Fair play Mark for having a crack, which is what DIY is all about. That job looks mighty intimidating for the DIYer. As you say, you have successfully completed what you started out to do, problem solved.

Loving the satellite on the scaffold btw. :LOL:
Richard C,
I dont understand why you say that this has reduced the value of the house by thousands. Can you expand on this?? I suspect not. Maybe as a 'professional' you would notice that it was not done by the trade, but anyone else?

Undertaking a job like that is a huge amount of effort for DIY & the OP can be commended for not shrinking from it but, I’m afraid there is no kind way to say it; it looks pretty awful up close! Personally, I’d rather have the property in need of re-pointing & get it done properly, unfortunately, that would involve even more work now &, hence, much higher cost.

The OP requested opinions &, along with others, I expressed my ‘genuine’ opinion which the OP accepted without any indignation. You obviously have a different opinion & you are equally entitled to express it but I don’t know understand why you’re having a pop at me! I’m not a professional in that I do this sort of thing for a living but I do a little work for others & I’m undertaking an extensive property renovation, mostly single handed. I’m all for DIY & offer help & advice to other like minded souls on this Forum but I have high standards & believe in doing a professional job. It doesn’t happen very often but if I think something is beyond my capabilities or the finished result may not look as good as I think it should, I get a man in that can. A person should always strive to improve their skills but don’t practice where the end result is going to be very visible; & you can’t get much more visible than the outside of a house!
Hi Richard C,

Not my intention to have a pop, and in reading your message understand where your coming from.

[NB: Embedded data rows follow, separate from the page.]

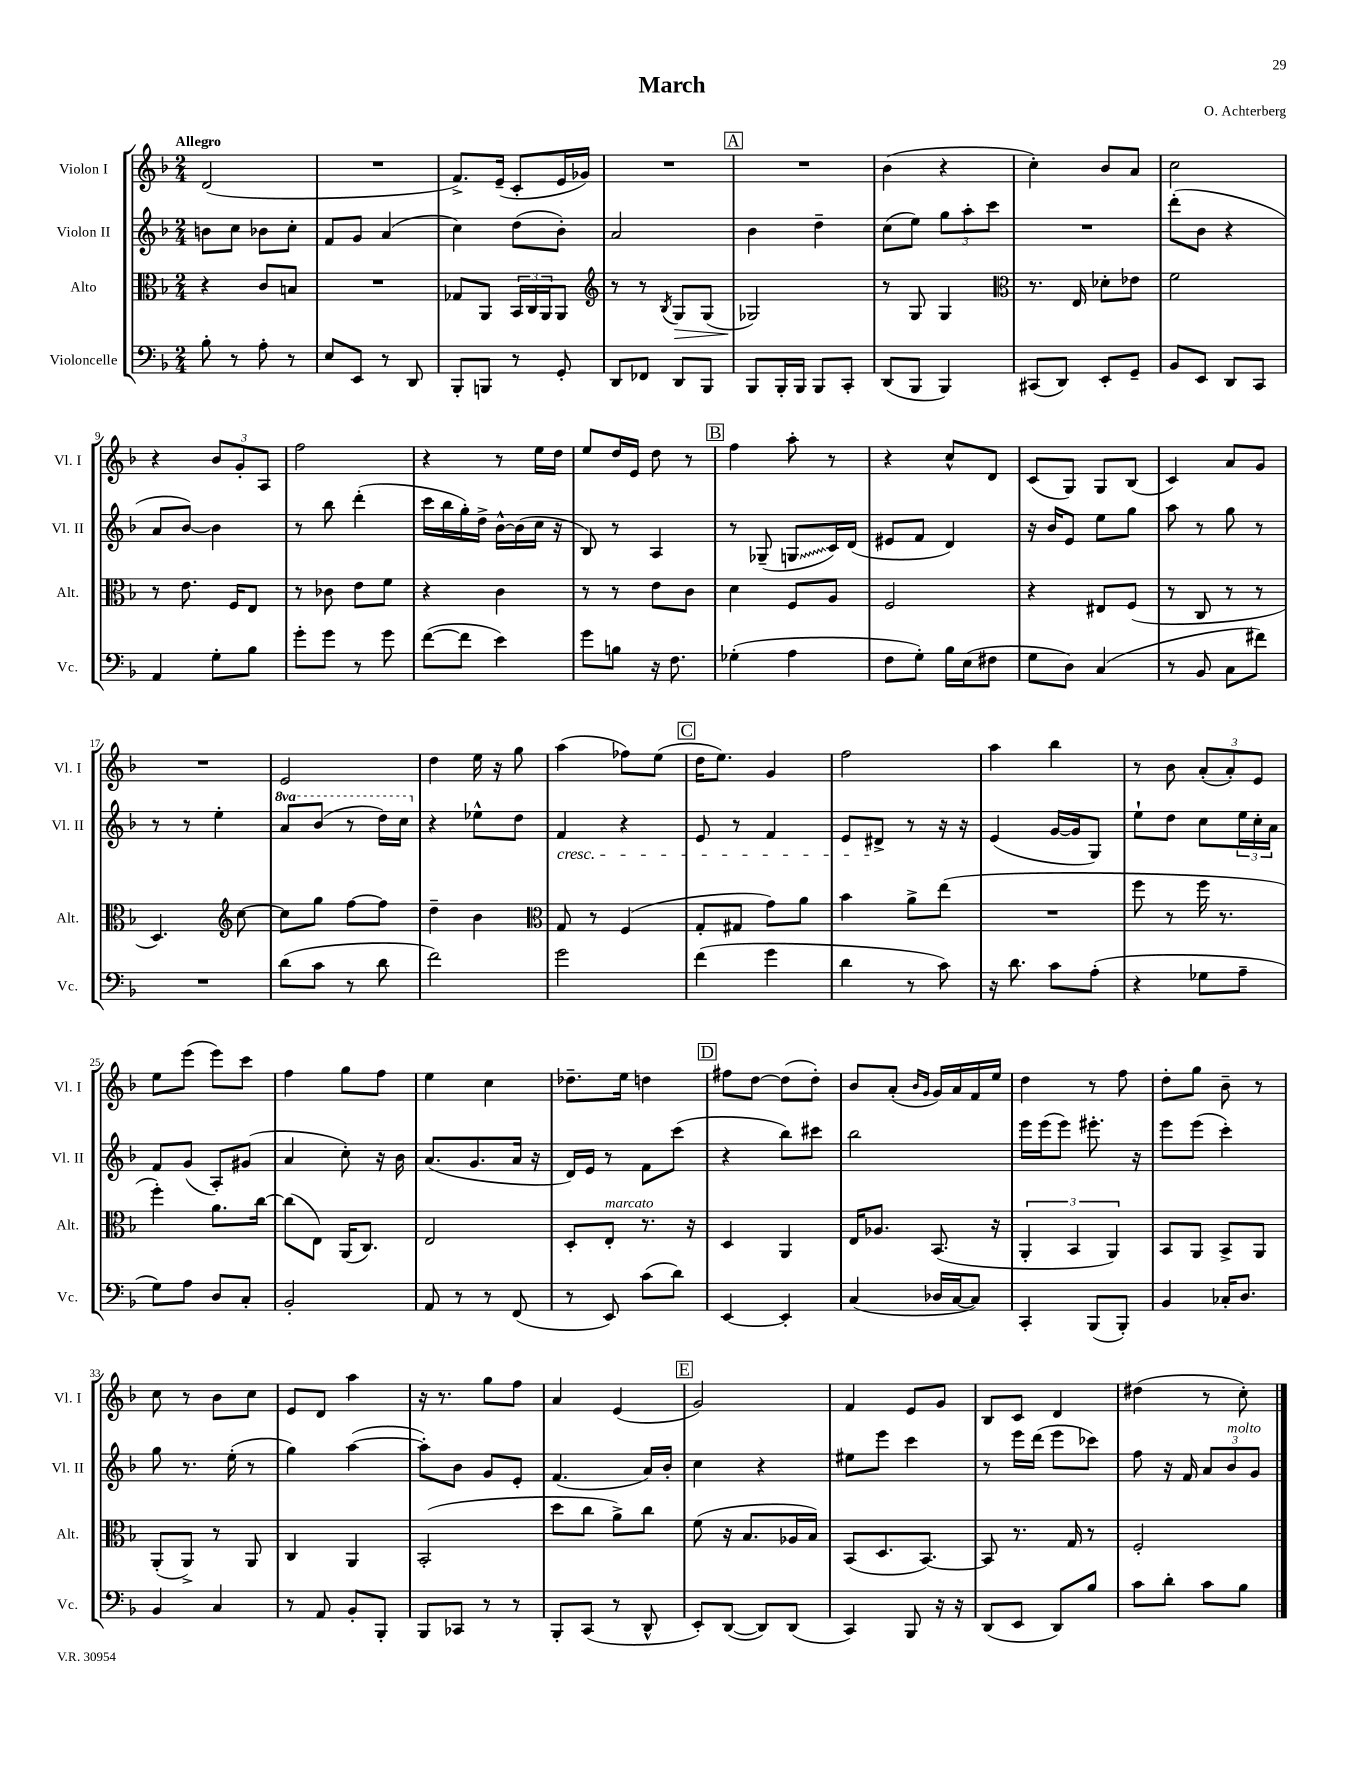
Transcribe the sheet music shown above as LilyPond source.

\header { title = "March" composer = "O. Achterberg" }
<<
\new StaffGroup <<
\new Staff = "s0" \with { instrumentName = "Violon I" shortInstrumentName = "Vl. I" } {
    \clef treble \key f \major \numericTimeSignature \time 2/4 \tempo "Allegro"
    d'2( |
    R2 |
    f'8.->) e'16--( c'8-. e'16 ges'16) |
    R2 |
    \mark \markup { \box "A" } R2 |
    bes'4( r4 |
    c''4-.) bes'8 a'8 |
    c''2 |
    r4 \tuplet 3/2 { bes'8 g'8-. a8 } |
    f''2 |
    r4 r8 e''16 d''16 |
    e''8 d''16 e'16 d''8 r8 |
    \mark \markup { \box "B" } f''4 a''8-. r8 |
    r4 c''8-^ d'8 |
    c'8( g8) g8 bes8( |
    c'4) a'8 g'8 |
    R2 |
    e'2 |
    d''4 e''16 r16 g''8 |
    a''4( fes''8) e''8( |
    \mark \markup { \box "C" } d''16 e''8.) g'4 |
    f''2 |
    a''4 bes''4 |
    r8 bes'8 \tuplet 3/2 { a'8-.( a'8-.) e'8 } |
    e''8 e'''8( e'''8) c'''8 |
    f''4 g''8 f''8 |
    e''4 c''4 |
    des''8.-- e''16 d''4 |
    \mark \markup { \box "D" } fis''8 d''8~ d''8( d''8-.) |
    bes'8 a'8-.( \grace { bes'16 g'16 } g'16) a'16 f'16 e''16 |
    d''4 r8 f''8 |
    d''8-. g''8 bes'8-- r8 |
    c''8 r8 bes'8 c''8 |
    e'8 d'8 a''4 |
    r16 r8. g''8 f''8 |
    a'4 e'4( |
    \mark \markup { \box "E" } g'2) |
    f'4 e'8 g'8 |
    bes8 c'8 d'4 |
    dis''4( r8 c''8-.) \bar "|." |
}
\new Staff = "s1" \with { instrumentName = "Violon II" shortInstrumentName = "Vl. II" } {
    \clef treble \key f \major \numericTimeSignature \time 2/4 \set Staff.ottavationMarkups = #ottavation-simple-ordinals
    b'8 c''8 bes'8 c''8-. |
    f'8 g'8 a'4( |
    c''4) d''8( bes'8-.) |
    a'2 |
    \mark \markup { \box "A" } bes'4 d''4-- |
    c''8( e''8) \tuplet 3/2 { g''8 a''8-. c'''8 } |
    R2 |
    d'''8-.( bes'8 r4 |
    a'8 bes'8~) bes'4 |
    r8 bes''8 d'''4-.( |
    c'''16 bes''16 g''16-.) d''16-> bes'16~-^ bes'16( c''16 r16 |
    bes8) r8 a4 |
    \mark \markup { \box "B" } r8 ges8--( \once \override Glissando.style = #'zigzag g8\glissando c'16) d'16( |
    eis'8 f'8 d'4) |
    r16 bes'16 e'8 e''8 g''8 |
    a''8 r8 g''8 r8 |
    r8 r8 e''4-. |
    \ottava #1 a''8 bes''8( r8 d'''16) c'''16 \ottava #0 |
    r4 ees''8-^ d''8 |
    f'4\cresc r4 |
    \mark \markup { \box "C" } e'8 r8 f'4 |
    e'8 dis'8->\! r8 r16 r16 |
    e'4( g'16~ g'16 g8) |
    e''8-! d''8 c''8 \tuplet 3/2 { e''16 c''16-. a'16 } |
    f'8 g'8( a8-.) gis'8( |
    a'4 c''8-.) r16 bes'16 |
    a'8.( g'8. a'16 r16 |
    d'16) e'16 r8 f'8 c'''8( |
    \mark \markup { \box "D" } r4 bes''8) cis'''8 |
    bes''2 |
    e'''16 e'''16( e'''8) eis'''8.-. r16 |
    e'''8 e'''8( c'''4-.) |
    g''8 r8. e''16-.( r8 |
    g''4) a''4~( |
    a''8-.) bes'8 g'8 e'8-. |
    f'4.( a'16) bes'16-. |
    \mark \markup { \box "E" } c''4 r4 |
    eis''8 e'''8 c'''4 |
    r8 e'''16 d'''16( e'''8 ces'''8) |
    f''8 r16 f'16 \tuplet 3/2 { a'8 bes'8^\markup { \italic "molto" } g'8 } \bar "|." |
}
\new Staff = "s2" \with { instrumentName = "Alto" shortInstrumentName = "Alt." } {
    \clef alto \key f \major \numericTimeSignature \time 2/4
    r4 c'8 b8 |
    R2 |
    ges8 a,8 \tuplet 3/2 { bes,16 c16 a,16 } a,8 |
    \clef treble r8 r8 \acciaccatura { bes8 } g8\> g8( |
    \mark \markup { \box "A" } ges2\!) |
    r8 g8 g4 |
    \clef alto r8. e16 des'8-. ees'8 |
    f'2 |
    r8 e'8. f16 e8 |
    r8 ces'8 e'8 f'8 |
    r4 c'4 |
    r8 r8 e'8 c'8 |
    \mark \markup { \box "B" } d'4 f8 a8 |
    f2 |
    r4 eis8 f8( |
    r8 c8 r8 r8 |
    d4.) \clef treble c''8~ |
    c''8 g''8 f''8~ f''8 |
    d''4-- bes'4 |
    \clef alto g8 r8 f4( |
    \mark \markup { \box "C" } g8-. gis8 g'8) a'8 |
    bes'4 a'8-> e''8( |
    R2 |
    f''8 r8 f''16 r8. |
    f''4-.) a'8. c''16~ |
    c''8( e8) a,16( c8.) |
    e2 |
    d8-. e8-.^\markup { \italic "marcato" } r8. r16 |
    \mark \markup { \box "D" } d4 a,4 |
    e16 aes8. bes,8.( r16 |
    \tuplet 3/2 { a,4-. bes,4 a,4) } |
    bes,8 a,8 bes,8-> a,8 |
    a,8-.( a,8->) r8 a,8 |
    c4 a,4 |
    bes,2-.( |
    d''8 c''8 a'8->) c''8 |
    \mark \markup { \box "E" } f'8( r16 bes8. aes16 bes16) |
    bes,8( d8. bes,8.~) |
    bes,8 r8. g16 r8 |
    f2-. \bar "|." |
}
\new Staff = "s3" \with { instrumentName = "Violoncelle" shortInstrumentName = "Vc." } {
    \clef bass \key f \major \numericTimeSignature \time 2/4
    bes8-. r8 a8-. r8 |
    e8 e,8 r8 d,8 |
    bes,,8-. b,,8 r8 g,8-. |
    d,8 fes,8 d,8 bes,,8 |
    \mark \markup { \box "A" } bes,,8 bes,,16-. bes,,16 bes,,8 c,8-. |
    d,8( bes,,8 bes,,4) |
    cis,8( d,8) e,8-. g,8-- |
    bes,8 e,8 d,8 c,8 |
    a,4 g8-. bes8 |
    g'8-. g'8 r8 g'8 |
    f'8~( f'8 e'4) |
    g'8 b8 r16 f8. |
    \mark \markup { \box "B" } ges4-.( a4 |
    f8 g8-.) bes16 e16( fis8 |
    g8 d8) c4( |
    r8 bes,8 c8 fis'8) |
    R2 |
    d'8( c'8 r8 d'8 |
    f'2) |
    g'2 |
    \mark \markup { \box "C" } f'4( g'4 |
    d'4 r8 c'8) |
    r16 d'8. c'8 a8-.( |
    r4 ges8 a8-- |
    g8) a8 d8 c8-. |
    bes,2-. |
    a,8 r8 r8 f,8( |
    r8 e,8) c'8( d'8) |
    \mark \markup { \box "D" } e,4~ e,4-. |
    c4( des16 c16~ c8) |
    c,4-. bes,,8( bes,,8-.) |
    bes,4 ces16-. d8. |
    bes,4 c4 |
    r8 a,8 bes,8-. bes,,8-. |
    bes,,8 ces,8 r8 r8 |
    bes,,8-. c,8( r8 d,8-^ |
    \mark \markup { \box "E" } e,8-.) d,8~( d,8) d,8( |
    c,4) bes,,8 r16 r16 |
    d,8( e,8 d,8) bes8 |
    c'8 d'8-. c'8 bes8 \bar "|." |
}
>>
>>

It's just that I prefer positive critique, and in reading your post I thought that if i had spent all that time and effort doing quite a major DIY job and feeling pretty chuffed about it, i'd get pretty down after reading your comment.

But having said that I suppose, as you say, the OP asked for others opinions.
I made a mess of my first attempt at repointing a few years ago, looked very similar to the OP's pictures. While I'm not keen on painted brickwork, the pointing looked so bad I decided to go ahead and paint it anyway.

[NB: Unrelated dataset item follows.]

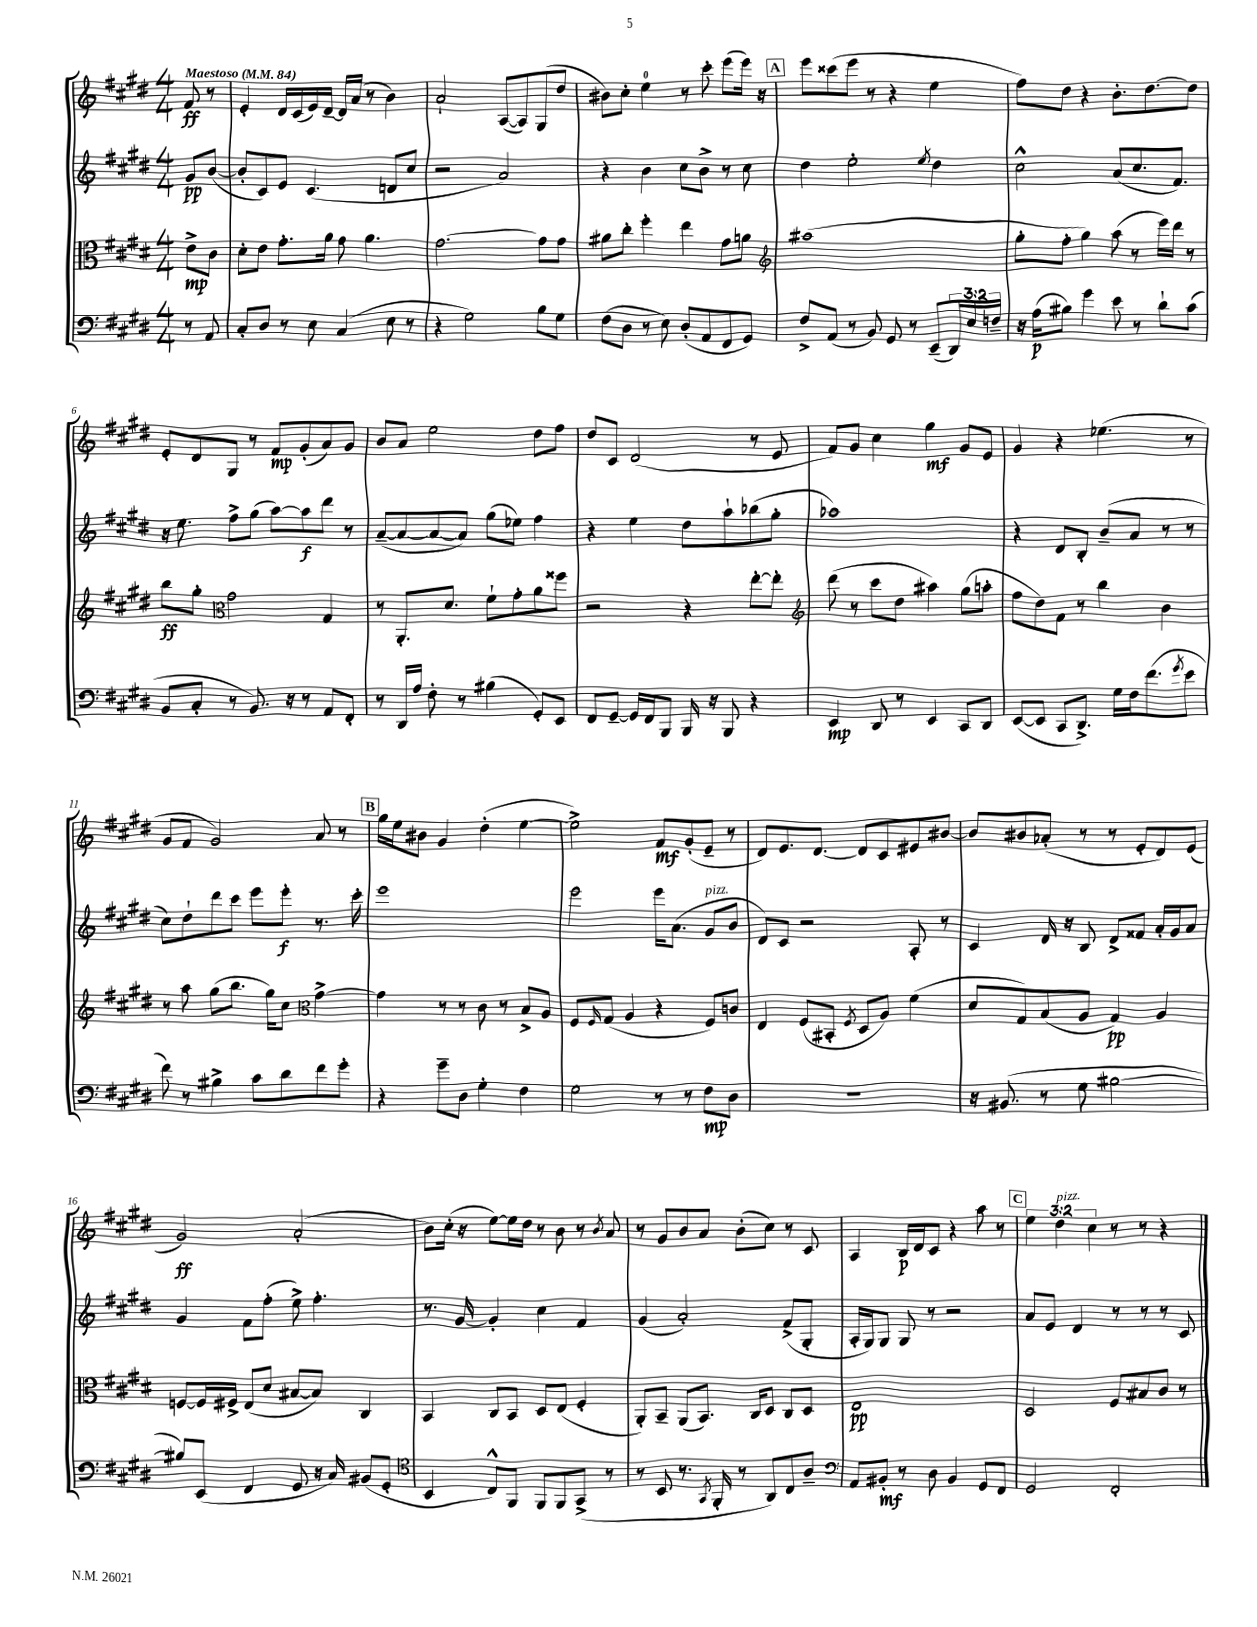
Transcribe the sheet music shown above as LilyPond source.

After it was painted, the pointing looked fine. So maybe this is a possible solution if the house was going to be put on the market?
I must agree. it doesn't look nice


Hats off to the Gentleman for his attempt. If you've been ripped off by so called Tradesmen it's tempting to do it yourself.
I was wondering whether a good going over with a wire brush may clean some of the cement off the brickwork and make the mortar bed look crisper. If the bricks are already spalling any damage would be minimal.
I see that next door hasn't got a ground floor window but you have.

What size lintel have they put over your window?